However, Sunday, the Yankees and the four-bagger, the bases clearing bash, once again overlapped in baseball consciousness. Brett Gardner has a few things in common with Babe Ruth. They both wore pinstripes and played the outfield at Yankee Stadium. They are not both known as big-stick bashers.
Ruth practically invented the home run as a weapon and the original Yankee Stadium was known as “The House That Ruth Built.” The current Yankee Stadium could be called “The House That Lets Brett Gardner In Through The Players Entrance Without A Ticket.”
Yet Sunday Gardner became a partner in Yankee lore with the Bambino by naturally enough hitting a home run. The lefty swinging Gardner (another thing in common with Ruth), bashed a homer in the fifth inning off Toronto’s Drew Hutchison that landed in the second deck in right field. The home run was notable because it was the 15,000th home run in franchise history dating back to 1903 when the New York club was called the Highlanders.

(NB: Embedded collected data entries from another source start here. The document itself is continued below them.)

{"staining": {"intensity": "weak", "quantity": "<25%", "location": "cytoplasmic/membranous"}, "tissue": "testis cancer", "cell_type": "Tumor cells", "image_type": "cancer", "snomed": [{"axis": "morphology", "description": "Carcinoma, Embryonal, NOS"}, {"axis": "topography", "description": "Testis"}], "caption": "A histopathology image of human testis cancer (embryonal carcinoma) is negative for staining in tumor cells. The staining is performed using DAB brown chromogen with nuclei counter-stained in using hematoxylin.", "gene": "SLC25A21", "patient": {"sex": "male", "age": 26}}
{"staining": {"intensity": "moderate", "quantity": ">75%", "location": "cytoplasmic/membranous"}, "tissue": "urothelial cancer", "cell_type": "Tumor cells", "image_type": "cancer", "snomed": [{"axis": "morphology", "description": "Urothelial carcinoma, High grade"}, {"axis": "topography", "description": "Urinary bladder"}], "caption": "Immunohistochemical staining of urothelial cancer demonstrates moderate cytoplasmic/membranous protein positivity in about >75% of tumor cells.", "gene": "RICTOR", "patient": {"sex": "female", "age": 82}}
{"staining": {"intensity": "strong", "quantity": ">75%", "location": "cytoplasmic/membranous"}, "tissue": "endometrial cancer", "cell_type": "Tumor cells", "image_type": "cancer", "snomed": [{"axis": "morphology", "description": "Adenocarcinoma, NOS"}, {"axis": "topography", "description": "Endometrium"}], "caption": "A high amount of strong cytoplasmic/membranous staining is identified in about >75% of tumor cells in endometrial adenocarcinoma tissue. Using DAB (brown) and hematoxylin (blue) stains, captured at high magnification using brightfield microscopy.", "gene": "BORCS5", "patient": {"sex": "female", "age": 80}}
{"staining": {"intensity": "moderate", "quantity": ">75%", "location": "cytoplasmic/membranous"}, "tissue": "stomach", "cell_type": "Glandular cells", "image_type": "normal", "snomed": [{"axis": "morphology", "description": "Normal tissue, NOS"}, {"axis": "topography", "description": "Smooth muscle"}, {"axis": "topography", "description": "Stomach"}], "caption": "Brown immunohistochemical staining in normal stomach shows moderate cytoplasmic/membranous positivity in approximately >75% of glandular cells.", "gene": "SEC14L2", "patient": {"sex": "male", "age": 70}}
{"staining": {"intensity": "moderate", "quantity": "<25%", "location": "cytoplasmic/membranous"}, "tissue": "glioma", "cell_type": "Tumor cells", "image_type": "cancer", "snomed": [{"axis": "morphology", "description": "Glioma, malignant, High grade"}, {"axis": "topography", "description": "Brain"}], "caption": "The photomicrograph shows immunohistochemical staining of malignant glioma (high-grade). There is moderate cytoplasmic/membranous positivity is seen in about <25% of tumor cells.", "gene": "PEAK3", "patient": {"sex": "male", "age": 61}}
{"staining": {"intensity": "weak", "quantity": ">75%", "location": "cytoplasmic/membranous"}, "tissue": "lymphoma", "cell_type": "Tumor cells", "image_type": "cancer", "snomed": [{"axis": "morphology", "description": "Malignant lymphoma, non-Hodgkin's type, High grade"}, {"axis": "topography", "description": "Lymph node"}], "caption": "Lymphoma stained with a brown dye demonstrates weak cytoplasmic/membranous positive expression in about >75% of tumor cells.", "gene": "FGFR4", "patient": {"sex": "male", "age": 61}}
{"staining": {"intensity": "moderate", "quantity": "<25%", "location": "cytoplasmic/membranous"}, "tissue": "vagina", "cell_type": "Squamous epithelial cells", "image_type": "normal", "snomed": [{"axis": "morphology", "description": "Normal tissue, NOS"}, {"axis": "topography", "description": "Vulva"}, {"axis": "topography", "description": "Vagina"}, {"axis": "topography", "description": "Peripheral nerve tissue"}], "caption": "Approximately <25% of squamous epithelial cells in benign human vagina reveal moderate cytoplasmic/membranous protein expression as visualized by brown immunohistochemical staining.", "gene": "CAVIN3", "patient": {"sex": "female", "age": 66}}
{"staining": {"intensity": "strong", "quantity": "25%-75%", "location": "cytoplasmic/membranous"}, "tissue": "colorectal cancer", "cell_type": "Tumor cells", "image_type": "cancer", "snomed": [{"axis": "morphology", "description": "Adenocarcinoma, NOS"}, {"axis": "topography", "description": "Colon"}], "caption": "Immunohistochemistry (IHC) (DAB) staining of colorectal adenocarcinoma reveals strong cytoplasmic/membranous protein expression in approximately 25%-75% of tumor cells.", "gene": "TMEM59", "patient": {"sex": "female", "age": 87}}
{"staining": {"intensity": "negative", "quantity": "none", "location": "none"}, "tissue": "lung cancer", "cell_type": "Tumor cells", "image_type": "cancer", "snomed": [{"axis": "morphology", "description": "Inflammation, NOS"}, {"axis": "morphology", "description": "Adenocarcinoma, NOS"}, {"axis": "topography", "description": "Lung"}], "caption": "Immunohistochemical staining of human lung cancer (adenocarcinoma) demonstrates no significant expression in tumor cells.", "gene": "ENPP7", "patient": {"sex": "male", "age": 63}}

Number 14,999 came in the first inning when catcher Brian McCann hit a shot. By the way, the Yankees won the game, 5-2.
In the course of human events Gardner’s homer is of only minor significance. The Yankees remain a longshot to even make the playoffs this season. Indeed, Gardner really isn’t even a home-run hitter. This one was his 17th of the 2014 season, by far a career high. His previous seasonal best was eight last year.
But Gardner earned his place in the continuum of Yankee home run heroes. Ruth, of course, set so many home run records that it was difficult to keep track of them. He led the American League in homers 12 times, although the first two times were registered while he was still a member of the Boston Red Sox. Ruth also hit more than 50 homers in a season three times, including the long-standing record of 60 in 1927. Appropriately, Ruth also held the career mark of 714 for decades.
The first home run in club history was recorded by John Ganzel in May of 1903 and in keeping with the style of the game during the Deadball Era it was an inside the park homer. Besides Ruth, in the earlier decades of the 20th century, other Yankees to lead the AL in homers were Bob Meusel and Lou Gehrig. Joe DiMaggio twice led the league, as did little-remembered Nick Etten in 1944 during World War II.
Mickey Mantle topped the circuit three times, and of course, in 1961 Roger Maris broke Ruth’s single-season mark with 61 homers while dressed in Yankee finery (Mantle also hit 54 that season). In more recent years other Yankee American League home run kings were Graig Nettles, Reggie Jackson, Alex Rodriguez, and even Mark Teixeira.
There is no baseball team more closely identified with the home run than the Yankees, and according to the Elias Sports Bureau there is no other franchise within 1,000 home runs of the Yankees. Maybe that’s why the Yankees have won 40 pennants and 27 World Series championships.
Having guys around like Babe Ruth, Lou Gehrig, Joe DiMaggio, Mickey Mantle, Roger Maris and Alex Rodriguez to send pitches into orbit is going to account for a lot of runs.